I bet you thought I'd forgotten about my Easter resolution? Not so!
Being a college professor, this is the time of year when things get crazy. So I haven't had the time I wanted to intentionally pursue lots of Easter-y acts of celebration. However, I have had the chance to do things that I think are befitting of an Easter attitude, in the minutia of day-to-day life.

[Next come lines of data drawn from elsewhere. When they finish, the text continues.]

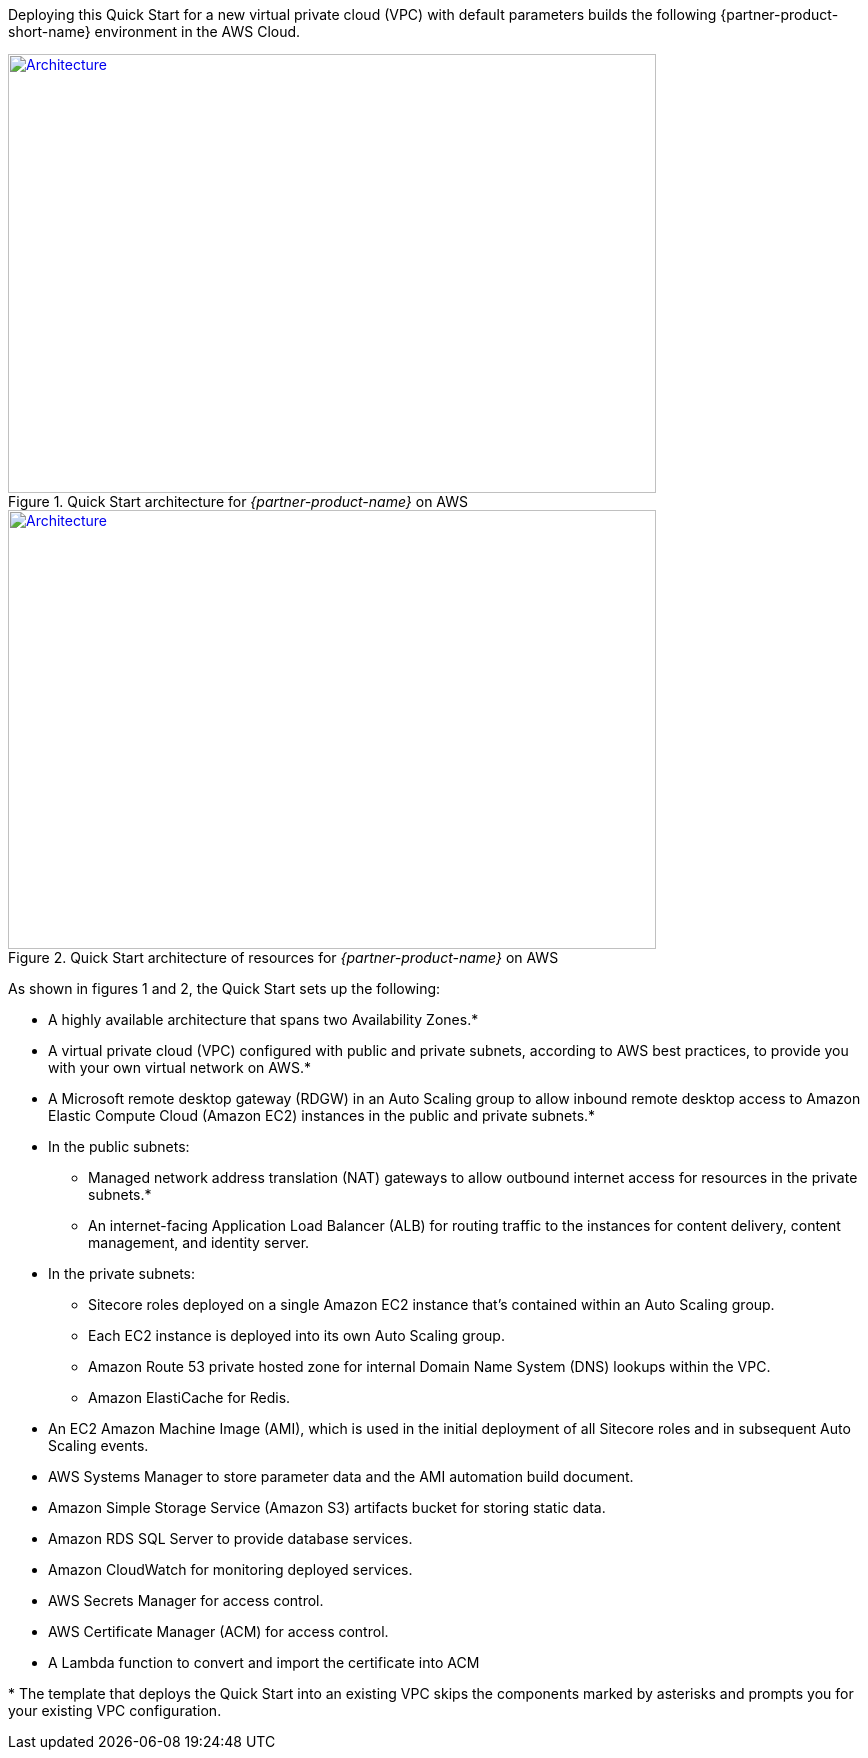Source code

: :xrefstyle: short

Deploying this Quick Start for a new virtual private cloud (VPC) with
default parameters builds the following {partner-product-short-name} environment in the
AWS Cloud.

// Replace this example diagram with your own. Follow our wiki guidelines: https://w.amazon.com/bin/view/AWS_Quick_Starts/Process_for_PSAs/#HPrepareyourarchitecturediagram. Upload your source PowerPoint file to the GitHub {deployment name}/docs/images/ directory in this repo. 

[#architecture1]
.Quick Start architecture for _{partner-product-name}_ on AWS
[link=images/architecture_diagram.png]
image::../deployment_guide/images/architecture_diagram.png[Architecture,width=648,height=439]

[#architecture2]
.Quick Start architecture of resources for _{partner-product-name}_ on AWS
[link=images/architecture_diagram_2.png]
image::../deployment_guide/images/architecture_diagram_2.png[Architecture,width=648,height=439]

As shown in figures 1 and 2, the Quick Start sets up the following:

* A highly available architecture that spans two Availability Zones.*
* A virtual private cloud (VPC) configured with public and private subnets, according to 
AWS best practices, to provide you with your own virtual network on AWS.*
* A Microsoft remote desktop gateway (RDGW) in an Auto Scaling group to allow 
inbound remote desktop access to Amazon Elastic Compute Cloud (Amazon EC2) 
instances in the public and private subnets.*
* In the public subnets:
** Managed network address translation (NAT) gateways to allow outbound 
internet access for resources in the private subnets.*
** An internet-facing Application Load Balancer (ALB) for routing traffic to the 
instances for content delivery, content management, and identity server.
* In the private subnets:
** Sitecore roles deployed on a single Amazon EC2 instance that’s contained within an Auto Scaling group.
** Each EC2 instance is deployed into its own Auto Scaling group.
** Amazon Route 53 private hosted zone for internal Domain Name System (DNS) lookups within the VPC.
** Amazon ElastiCache for Redis.
* An EC2 Amazon Machine Image (AMI), which is used in the initial deployment of all Sitecore roles and in subsequent Auto Scaling events.
* AWS Systems Manager to store parameter data and the AMI automation build document.
* Amazon Simple Storage Service (Amazon S3) artifacts bucket for storing static data.
* Amazon RDS SQL Server to provide database services.
* Amazon CloudWatch for monitoring deployed services.
* AWS Secrets Manager for access control.
* AWS Certificate Manager (ACM) for access control.
* A Lambda function to convert and import the certificate into ACM

[.small]#* The template that deploys the Quick Start into an existing VPC skips the components marked by asterisks and prompts you for your existing VPC configuration.#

First, I'm learning to show more grace to my students. When I'm very busy or under stress, often the first thing to go is my willingness to "go the extra mile" for people. But I realized recently that my relationship with my students is just as important--if not more so--than all the "classroom" things I do for them. Is it really going to help Student X if I get his paper graded immediately, but am unresponsive when I notice him struggling? Am I helping students learn what it means to be a good person by showing them that their professor drops her personal interest in them the moment professional things pick up?
While I do want to challenge my students to take personal responsibility, and to quit expecting their college profs to "take care" of them like parents, I also don't want to get in the habit of becoming hardened and curmudgeonly about giving my absolute best to every student, every time. Is it possible to give my absolute best every second of every day? No. But giving it as much as I can is certainly worth striving for, and becoming a curmudgeon should not be an option.

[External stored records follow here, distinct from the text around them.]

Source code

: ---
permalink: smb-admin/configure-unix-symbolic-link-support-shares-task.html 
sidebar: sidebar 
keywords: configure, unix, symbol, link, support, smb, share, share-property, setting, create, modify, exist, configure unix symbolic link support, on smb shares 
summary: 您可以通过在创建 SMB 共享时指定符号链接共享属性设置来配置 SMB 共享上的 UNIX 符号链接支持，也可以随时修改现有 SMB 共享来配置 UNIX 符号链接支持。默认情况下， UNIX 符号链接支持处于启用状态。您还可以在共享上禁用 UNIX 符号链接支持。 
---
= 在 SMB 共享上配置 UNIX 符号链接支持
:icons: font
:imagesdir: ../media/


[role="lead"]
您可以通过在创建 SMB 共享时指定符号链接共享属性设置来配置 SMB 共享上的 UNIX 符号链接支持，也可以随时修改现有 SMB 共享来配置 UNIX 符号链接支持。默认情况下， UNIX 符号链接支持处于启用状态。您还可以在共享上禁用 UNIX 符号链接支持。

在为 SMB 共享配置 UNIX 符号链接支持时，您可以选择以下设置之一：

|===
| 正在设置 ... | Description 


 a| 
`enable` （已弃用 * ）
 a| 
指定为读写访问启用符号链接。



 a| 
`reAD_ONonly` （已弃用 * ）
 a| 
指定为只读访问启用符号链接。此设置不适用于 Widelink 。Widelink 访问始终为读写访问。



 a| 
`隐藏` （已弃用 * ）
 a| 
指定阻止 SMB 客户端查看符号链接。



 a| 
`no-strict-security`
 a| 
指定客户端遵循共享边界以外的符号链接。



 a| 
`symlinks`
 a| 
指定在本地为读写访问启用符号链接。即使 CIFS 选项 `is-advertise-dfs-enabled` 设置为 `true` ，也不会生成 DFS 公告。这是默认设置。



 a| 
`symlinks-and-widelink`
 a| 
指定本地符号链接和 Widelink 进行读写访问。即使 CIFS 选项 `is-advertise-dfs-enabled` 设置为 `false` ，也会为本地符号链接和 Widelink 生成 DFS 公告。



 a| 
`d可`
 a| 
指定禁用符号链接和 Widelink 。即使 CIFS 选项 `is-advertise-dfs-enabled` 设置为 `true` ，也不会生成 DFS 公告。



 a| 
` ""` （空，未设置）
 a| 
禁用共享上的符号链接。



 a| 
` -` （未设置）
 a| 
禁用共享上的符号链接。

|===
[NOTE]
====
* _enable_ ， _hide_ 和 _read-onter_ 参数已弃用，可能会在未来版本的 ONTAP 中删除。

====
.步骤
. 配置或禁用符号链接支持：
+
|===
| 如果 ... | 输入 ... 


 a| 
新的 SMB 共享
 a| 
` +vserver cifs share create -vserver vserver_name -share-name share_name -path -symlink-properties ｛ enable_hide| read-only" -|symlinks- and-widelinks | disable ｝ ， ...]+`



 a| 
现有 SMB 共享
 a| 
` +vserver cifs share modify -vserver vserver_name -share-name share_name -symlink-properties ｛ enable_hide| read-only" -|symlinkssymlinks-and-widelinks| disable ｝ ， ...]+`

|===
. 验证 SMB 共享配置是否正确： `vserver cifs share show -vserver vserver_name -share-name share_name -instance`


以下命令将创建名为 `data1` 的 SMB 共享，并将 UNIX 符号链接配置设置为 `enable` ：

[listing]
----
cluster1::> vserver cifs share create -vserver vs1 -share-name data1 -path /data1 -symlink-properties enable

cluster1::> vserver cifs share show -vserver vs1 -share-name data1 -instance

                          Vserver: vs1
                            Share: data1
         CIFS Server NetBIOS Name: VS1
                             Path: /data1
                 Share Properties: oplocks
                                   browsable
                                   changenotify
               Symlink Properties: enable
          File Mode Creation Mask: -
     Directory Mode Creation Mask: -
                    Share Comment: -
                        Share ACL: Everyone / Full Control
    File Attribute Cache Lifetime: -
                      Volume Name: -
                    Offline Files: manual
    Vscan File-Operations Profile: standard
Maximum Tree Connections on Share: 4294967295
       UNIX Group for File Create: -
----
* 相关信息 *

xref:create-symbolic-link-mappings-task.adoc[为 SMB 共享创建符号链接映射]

Also, we hosted a surprise birthday party at our house the other day. (The great thing about doing 40 Days of Easter is that I get to label "fun" things that I'd be doing anyway as part of the project!) What's more new-creation-ish than hosting a celebration with a cake of pink frosting? I even made the cake from scratch, which is fast becoming one of my favorite hobbies. We recently had three different pans of leftover cakes sitting on our stove.
Finally, part of recognizing the power of Easter is knowing that even if I got busy right after Easter, I have not "missed my chance" to celebrate. The whole point is that the power of Easter is an ongoing thing, forever. We can get busy for awhile, then lift our heads and jump back in whenever. It's still there waiting for us.